Quanto è importante la verità in Ucraina?

Papa Francesco diceva che ogni grande guerra sempre è legata a grandi menzogne. È la propaganda che ha fatto più male, ci ha danneggiato ancora prima che cominciasse la guerra delle bombe. La pace deve essere legata o connessa intrinsecamente con la giustizia e la verità.

Quale è il ruolo di Dio in questo ordine mondiale oggi?

Penso che senza Dio non ci sia pace. Il nostro Papa ha anche sottolineato, parlando con i diplomatici il 16 maggio, che la pace è un dono, non soltanto un accordo umano.

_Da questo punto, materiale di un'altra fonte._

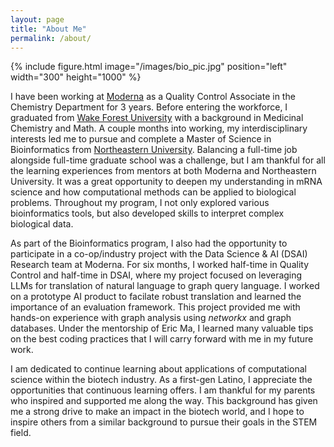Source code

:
 ```yaml
---
layout: page
title: "About Me"
permalink: /about/
---
```


{% include figure.html image="/images/bio_pic.jpg" position="left" width="300" height="1000" %}

<style>
.article--page.content.typeset p{
    font-size: 18px;
}

@media only screen and (max-width: 600px) {
    .article--page.content.typeset {
        display: block;
    }

    .article--page.content.typeset .figure {
        width: 100% !important;
        height: auto !important;
        float: none !important;
        margin: 0 auto;
        display: block;
        text-align: center;
    }

    .article--page.content.typeset p {
        margin-top: 20px;
    }
}
</style>

I have been working at [Moderna](https://www.modernatx.com/en-US) as a Quality Control Associate in the Chemistry Department for 3 years. Before entering the workforce, I graduated from [Wake Forest University](https://www.wfu.edu/) with a background in Medicinal Chemistry and Math. A couple months into working, my interdisciplinary interests led me to pursue and complete a Master of Science in Bioinformatics from [Northeastern University](https://www.northeastern.edu/). Balancing a full-time job alongside full-time graduate school was a challenge, but I am thankful for all the learning experiences from mentors at both Moderna and Northeastern University. It was a great opportunity to deepen my understanding in mRNA science and how computational methods can be applied to biological problems. Throughout my program, I not only explored various bioinformatics tools, but also developed skills to interpret complex biological data.

As part of the Bioinformatics program, I also had the opportunity to participate in a co-op/industry project with the Data Science & AI (DSAI) Research team at Moderna. For six months, I worked half-time in Quality Control and half-time in DSAI, where my project focused on leveraging LLMs for translation of natural language to graph query language. I worked on a prototype AI product to facilate robust translation and learned the importance of an evaluation framework. This project provided me with hands-on experience with graph analysis using *networkx* and graph databases. Under the mentorship of Eric Ma, I learned many valuable tips on the best coding practices that I will carry forward with me in my future work.

I am dedicated to continue learning about applications of computational science within the biotech industry. As a first-gen Latino, I appreciate the opportunities that continuous learning offers. I am thankful for my parents who inspired and supported me along the way. This background has given me a strong drive to make an impact in the biotech world, and I hope to inspire others from a similar background to pursue their goals in the STEM field. 
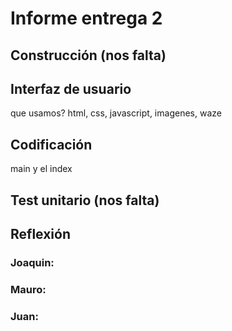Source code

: # Informe entrega 2

## Construcción (nos falta)
## Interfaz de usuario 
que usamos? html, css, javascript, imagenes, waze
## Codificación
main y el index
## Test unitario (nos falta)
## Reflexión 

### Joaquin:
### Mauro:
### Juan:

L’accordo umano è sempre contingente, è sempre fragile, è sempre esposto a un fallimento anche immediato. Quando parliamo di pace come un dono di Dio, un dono da accogliere e far crescere, far fruttificare, siamo di fronte ad un’altra concezione di pace. Perciò sono convinto che senza Dio non c’è la pace. Proprio la Chiesa oggi è portatrice di questa pace perché — e questo è presente anche nella tradizione orientale — la pace è il respiro del risorto.